Lucia Berlin – La donna che scriveva racconti

Un attimo solo. Lasciate che vi spieghi… È una vita che mi capita di trovarmi in queste situazioni, come quella mattina con lo psichiatra. Lui alloggiava nel cottage dietro casa mia, mentre la sua nuova casa veniva ristrutturata. Aveva un aspetto davvero gradevole, diciamo pure che era un bell’uomo, e naturalmente io volevo fare una buona impressione, avevo pensato di portargli i miei brownies, ma non volevo sembrare aggressiva. Una mattina, poco dopo l’alba, stavo come al solito sorseggiando il caffè e guardando fuori dalla finestra verso il mio giardino, che in quel momento era meraviglioso: piselli odorosi, delfinium, cosmee.

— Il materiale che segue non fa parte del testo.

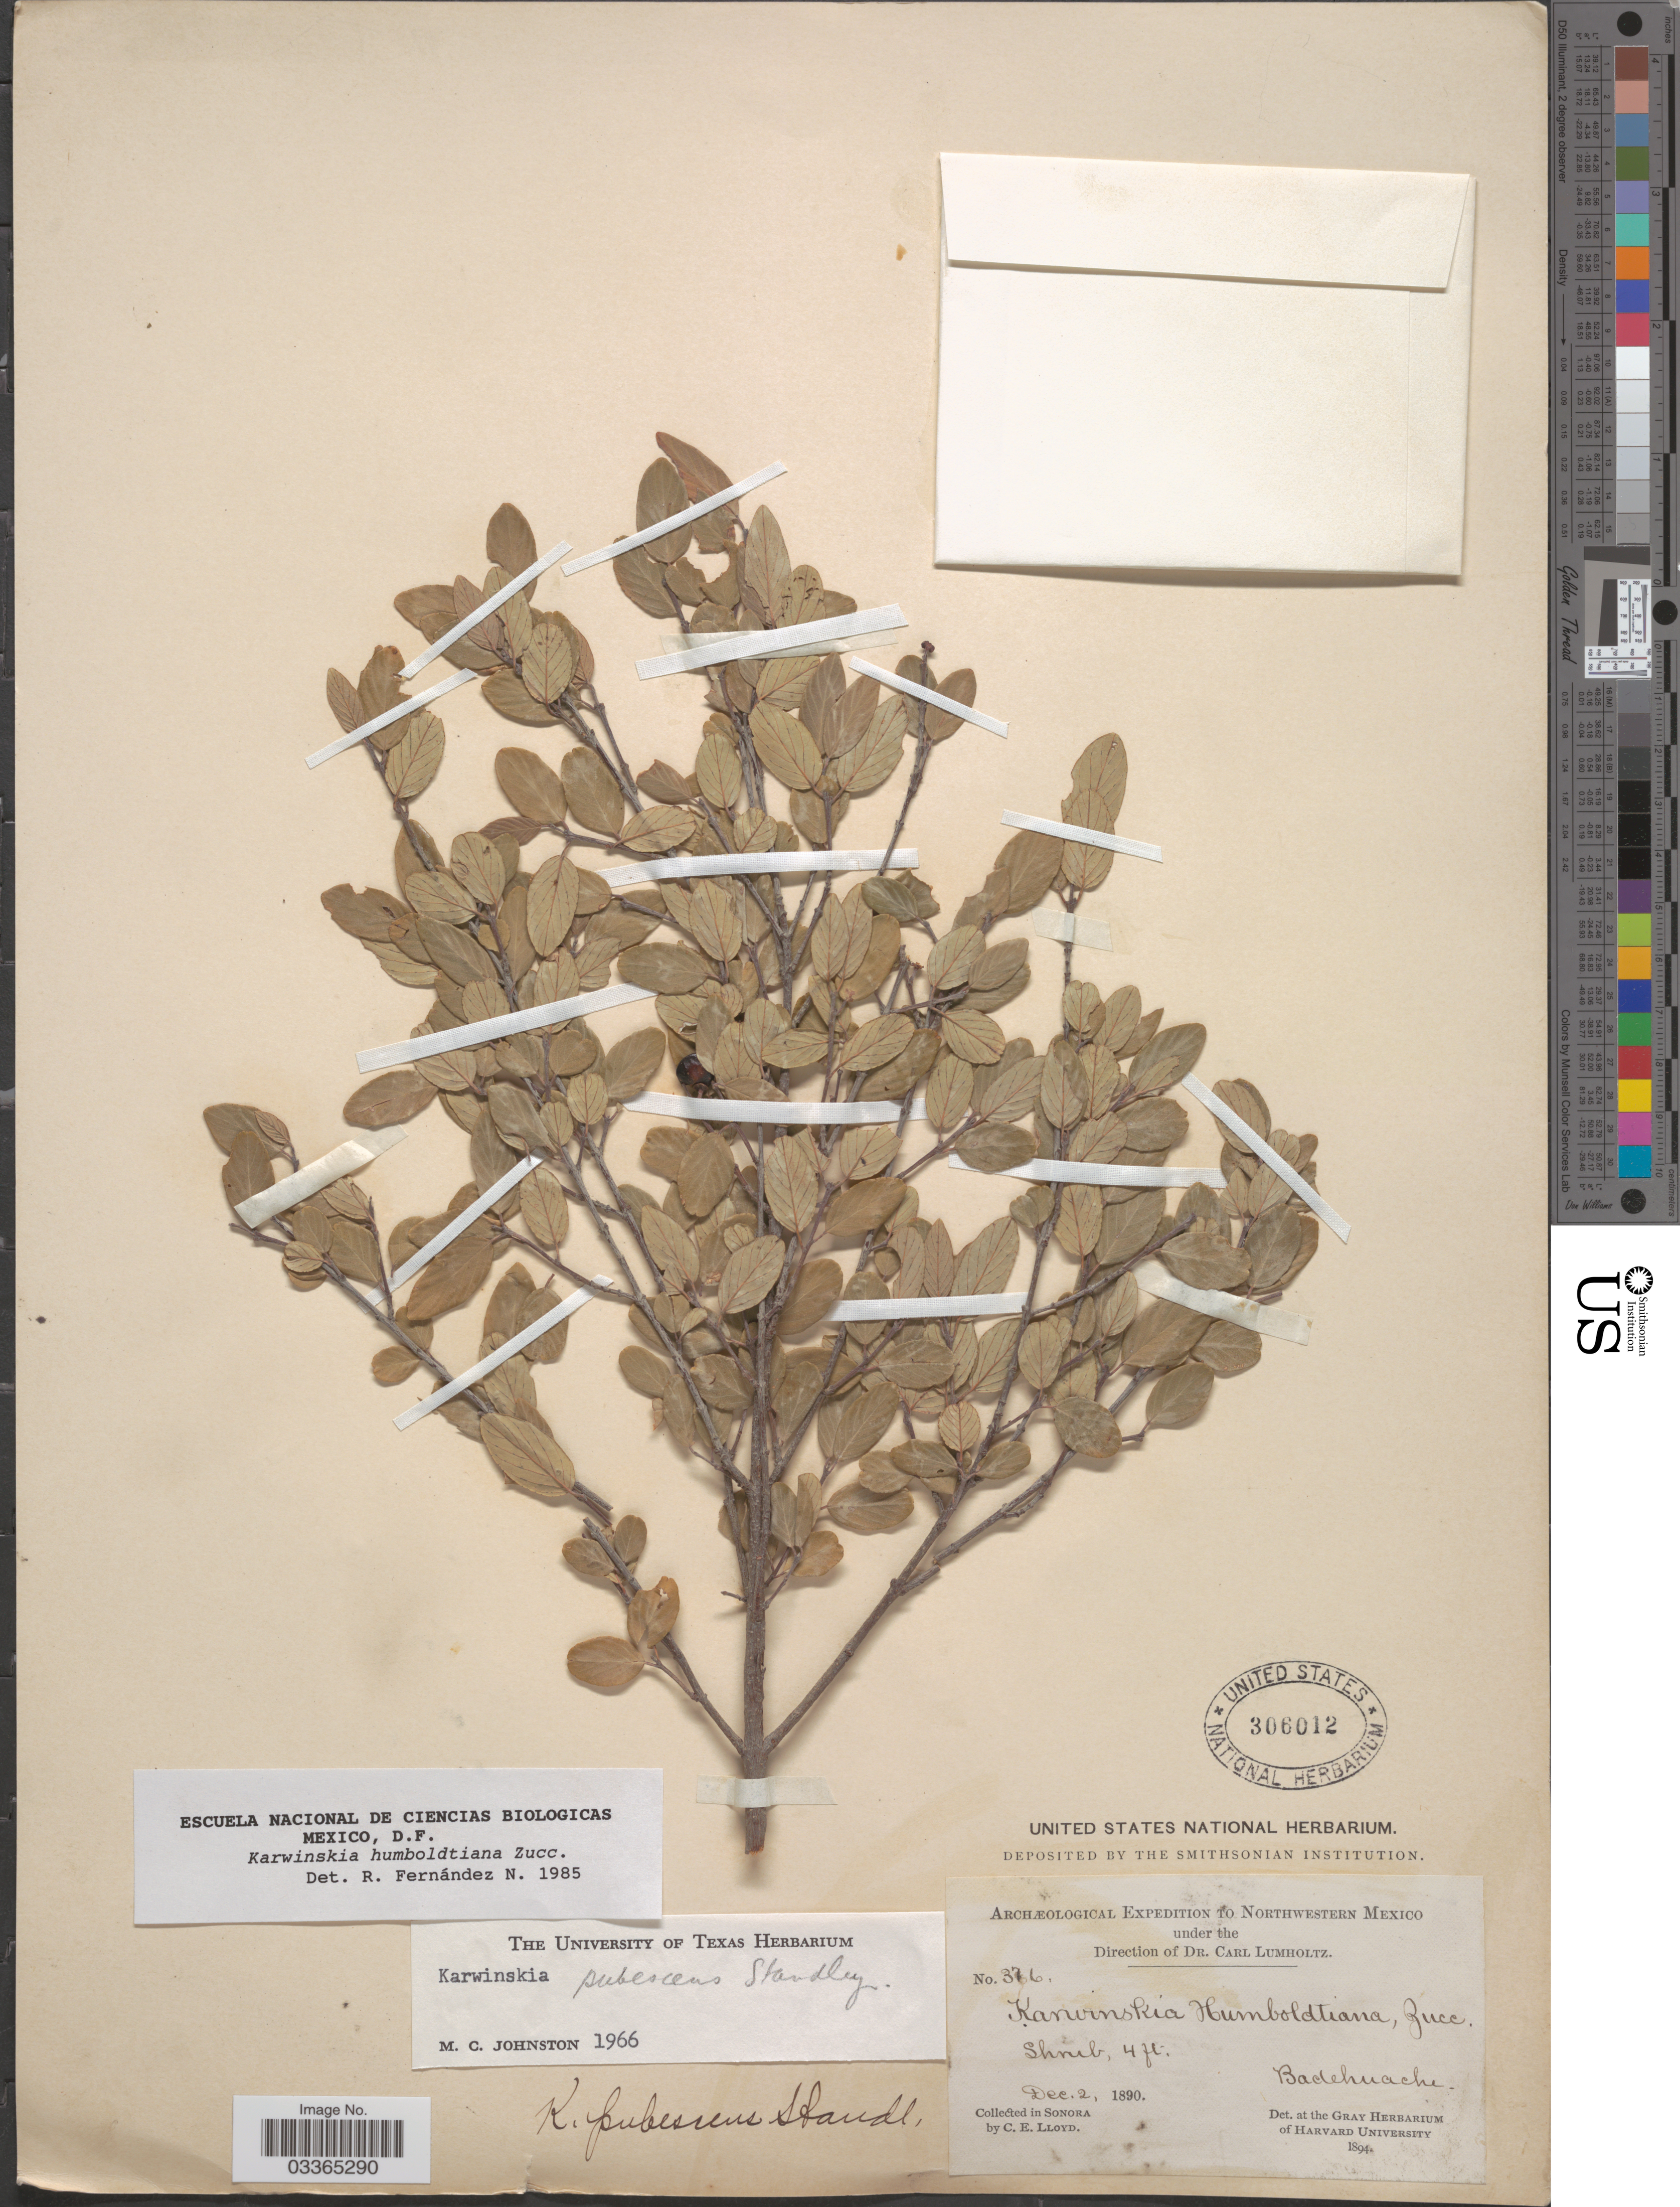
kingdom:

Mi sentivo, be’, mi sentivo piena di gioia… Ma perché esito nel raccontarvi questa cosa? Non vorrei apparire sentimentale, ci tengo a fare buona impressione.

DUE PAROLE

Inizialmente colpito dalla freschezza con cui Lucia Berlin solcava le pagine, sono stato piacevolmente attratto da un mondo molto Americano, tanto leggero quanto sagace. Ho perso, lungo la via, l’entusiasmo iniziale. Causa ripetitività dei temi e delle situazioni. Ma ciò non varia il giudizio generale che i racconti mi hanno lasciato. Lasciano, tanto incisivi quanto i personaggi che li rappresentano, un definito ricordo di uomini e situazioni. Dai ricorsivi eccessi d’alcool e tenerezza di alcuni protagonisti, alla tenacia della donna infermiera, pronta a servire il prossimo. Tanti e tanti personaggi marginali. I nativi americani, i latini, le donne e le spose. Scena più riuscita dell’insieme: il nonno dentista che si estirpa la dentatura annegandola nel whisky. Il gran dono di questo libro, che poi è proprio uno dei vantaggi della lettura, è quello di aver vissuto in Lucia, nel suo perspicace modo di guardare  descrivere il mondo. Assecondo la sua frase, la più riuscita del romanzo, manifesto di ogni lettore e ancor più di ogni scrittore: “Che meraviglia poter osservare noi stessi”.